The Electoral College
Ditching it would allow imperial rule of California over colonial America.
Yes. I spend a lot of time in California, and believe me, you do not want these “liberal” fascists running your lives.
The “Consensus” On Climate Change
Scott Adams explains why he accepts it, even though it’s probably wrong:
when it comes to pattern recognition, I see the climate science skeptics within the scientific community as being similar to Shy Trump Supporters. The fact that a majority of scientists agree with climate science either means the evidence is one-sided or the social/economic pressures are high. And as we can plainly see, the cost of disagreeing with climate science is unreasonably high if you are a scientist.
While it is true that a scientist can become famous and make a big difference by bucking conventional wisdom and proving a new theory, anything short of total certainty would make that a suicide mission. And climate science doesn’t provide the option of total certainty.

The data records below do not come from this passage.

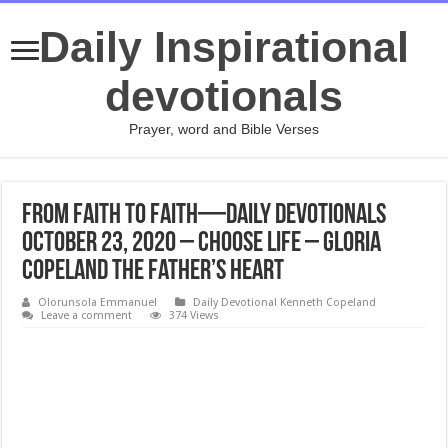
Daily Inspirational
devotionals
Prayer, word and Bible Verses
From Faith to Faith—Daily Devotionals
October 23, 2020 – Choose Life – Gloria
Copeland The Father’s Heart
Olorunsola Emmanuel
Daily Devotional Kenneth Copeland
Leave a comment
374 Views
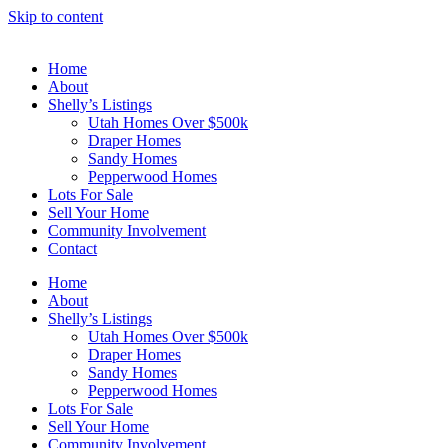
Skip to content
Home
About
Shelly’s Listings
Utah Homes Over $500k
Draper Homes
Sandy Homes
Pepperwood Homes
Lots For Sale
Sell Your Home
Community Involvement
Contact
Home
About
Shelly’s Listings
Utah Homes Over $500k
Draper Homes
Sandy Homes
Pepperwood Homes
Lots For Sale
Sell Your Home
Community Involvement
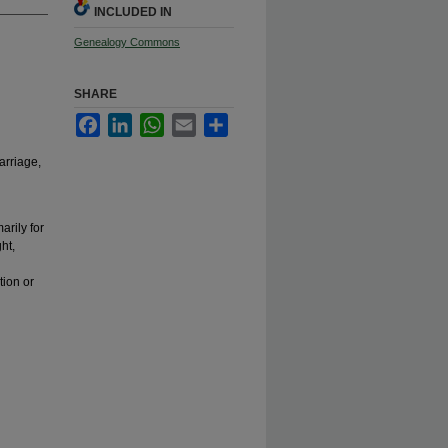
INCLUDED IN
Genealogy Commons
SHARE
Facebook
LinkedIn
WhatsApp
Email
Share
arriage,
arily for
ht,
tion or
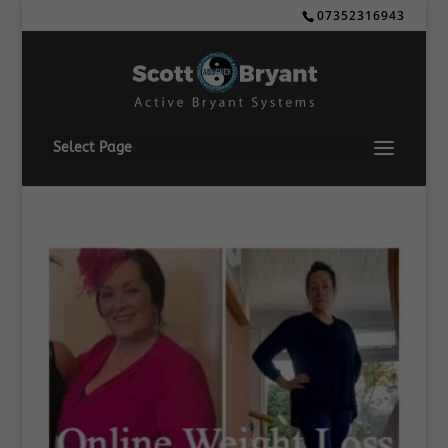
07352316943
Select Page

To put it another way, it would be easy for a physicist to buck the majority by showing that her math worked. Math is math. But if your science depends on human judgement to decide which measurements to include and which ones to “tune,” you don’t have that option. Being a rebel theoretical physicist is relatively easy if your numbers add up. But being a rebel climate scientist is just plain stupid. So don’t expect to see many of the latter. Scientists can often be wrong, but rarely are they stupid.

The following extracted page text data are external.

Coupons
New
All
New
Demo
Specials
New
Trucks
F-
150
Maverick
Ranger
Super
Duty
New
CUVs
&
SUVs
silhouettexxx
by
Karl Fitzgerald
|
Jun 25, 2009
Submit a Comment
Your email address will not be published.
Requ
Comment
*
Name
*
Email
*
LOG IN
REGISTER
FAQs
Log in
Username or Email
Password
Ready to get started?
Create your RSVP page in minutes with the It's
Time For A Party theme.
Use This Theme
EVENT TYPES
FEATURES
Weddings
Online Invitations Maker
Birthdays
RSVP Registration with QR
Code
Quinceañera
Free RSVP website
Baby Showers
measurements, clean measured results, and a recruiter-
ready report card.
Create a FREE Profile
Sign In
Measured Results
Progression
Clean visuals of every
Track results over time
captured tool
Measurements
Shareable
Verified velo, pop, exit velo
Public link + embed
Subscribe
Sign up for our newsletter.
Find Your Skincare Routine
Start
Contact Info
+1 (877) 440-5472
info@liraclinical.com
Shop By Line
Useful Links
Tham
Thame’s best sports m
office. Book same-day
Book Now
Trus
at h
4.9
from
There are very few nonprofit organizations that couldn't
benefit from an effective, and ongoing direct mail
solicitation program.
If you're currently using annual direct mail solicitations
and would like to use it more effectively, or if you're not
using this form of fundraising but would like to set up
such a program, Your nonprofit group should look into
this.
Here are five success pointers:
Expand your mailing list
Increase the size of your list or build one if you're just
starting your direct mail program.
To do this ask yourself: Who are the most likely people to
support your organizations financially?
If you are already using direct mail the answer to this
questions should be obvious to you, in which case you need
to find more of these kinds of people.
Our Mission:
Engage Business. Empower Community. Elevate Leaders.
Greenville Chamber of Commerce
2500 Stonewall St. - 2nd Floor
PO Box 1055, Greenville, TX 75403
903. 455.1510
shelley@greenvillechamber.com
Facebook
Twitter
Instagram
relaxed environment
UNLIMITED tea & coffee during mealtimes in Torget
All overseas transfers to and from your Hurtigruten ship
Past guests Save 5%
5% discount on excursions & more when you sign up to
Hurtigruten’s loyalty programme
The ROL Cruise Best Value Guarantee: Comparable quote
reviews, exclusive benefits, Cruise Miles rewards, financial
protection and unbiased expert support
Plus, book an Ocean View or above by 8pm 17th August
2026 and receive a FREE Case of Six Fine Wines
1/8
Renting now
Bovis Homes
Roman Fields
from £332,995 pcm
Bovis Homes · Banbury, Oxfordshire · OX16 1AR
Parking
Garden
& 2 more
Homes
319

…I accept the consensus of climate science experts when they say that climate science is real and accurate. But I do that to protect my reputation and my income. I have no way to evaluate the work of scientists.

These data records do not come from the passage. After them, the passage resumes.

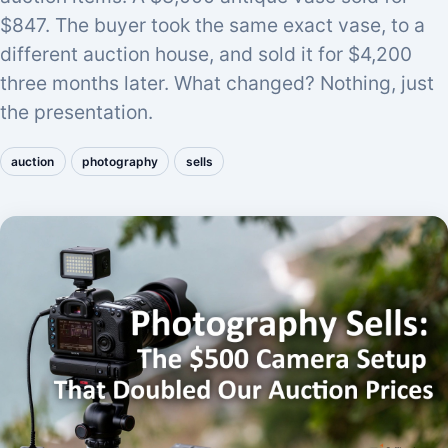
$847. The buyer took the same exact vase, to a
different auction house, and sold it for $4,200
three months later. What changed? Nothing, just
the presentation.
auction
photography
sells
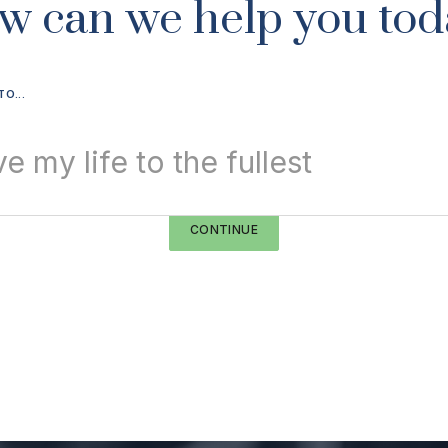
w can we help you tod
TO...
ve my life to the fullest
CONTINUE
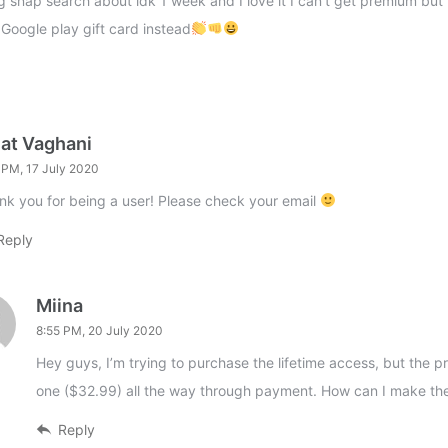
ng snap search about idk 1 week and I love it I can’t get premium but I
 Google play gift card instead
jat Vaghani
 PM, 17 July 2020
nk you for being a user! Please check your email
Reply
Miina
8:55 PM, 20 July 2020
Hey guys, I’m trying to purchase the lifetime access, but the pr
one ($32.99) all the way through payment. How can I make th
Reply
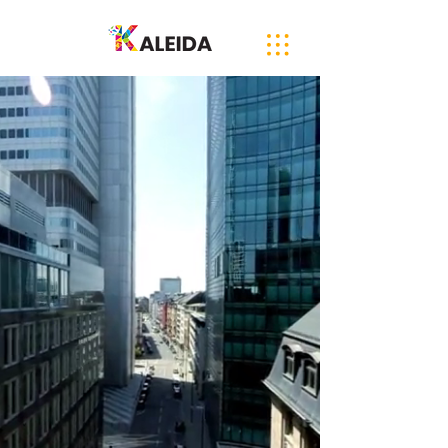
Diverse Supplier
International Registration
A fully-inclusive, B2B Marketplace
connecting Buyers to Suppliers,
and Diverse Suppliers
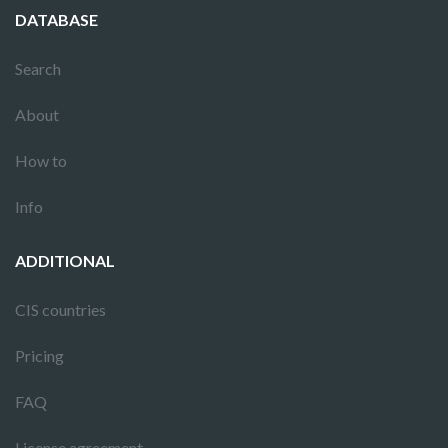
DATABASE
Search
About
How to
Info
ADDITIONAL
CIS countries
Pricing
FAQ
License agreement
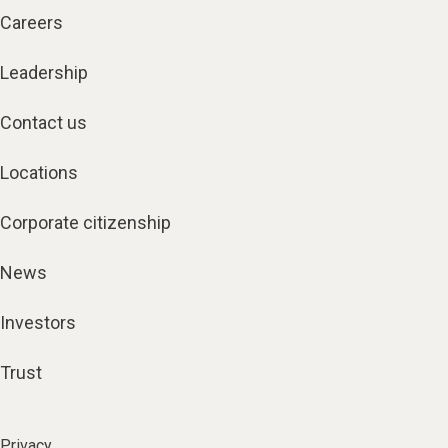
Careers
Leadership
Contact us
Locations
Corporate citizenship
News
Investors
Trust
Privacy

If you ask me how scared I am of climate changes ruining the planet, I have to say it is near the bottom of my worries. If science is right, and the danger is real, we’ll find ways to scrub the atmosphere as needed. We always find ways to avoid slow-moving dangers. And if the risk of climate change isn’t real, I will say I knew it all along because climate science matches all of the criteria for a mass hallucination by experts.
It does indeed.
[Late-evening update]
The Scott Adams post was via Judith Curry, who has related links from other “heretics” (i.e., they “believe” in AGW, but aren’t hysterical about it) Roger Pielke and Matt Ridley:
The truly astonishing thing about all this is how little climate heretics – such as myself, Roger Pielke, and Matt Ridley – actually diverge from the consensus science position: RP Jr. hews strictly to the IPCC consensus; Matt Ridley is on the lukewarm side of the IPCC consensus, and I have stated that the uncertainties are too large to justify high confidence in the consensus statements.
RP Jr and Matt Ridley provide appalling examples of the personal and arguably unethical attacks from other scientists, journalists, elected politicians and others with government appointments.
Scott Adams provides some genuine (and as always, humorous) insights into the psychology behind the dynamics of the climate debate.
As to the question: to be or not to be a climate heretic?
I’m planning a climate heretic blog post shortly after the first of the year. After seeing RP Jr’s title, perhaps I will title it ‘Happy Heretic’ (stay tuned). Here’s to hoping that the Age of Trump will herald the demise of climate change dogma and acceptance of a broader range of perspectives on climate science and our policy options .
I’ll personally be looking forward to it.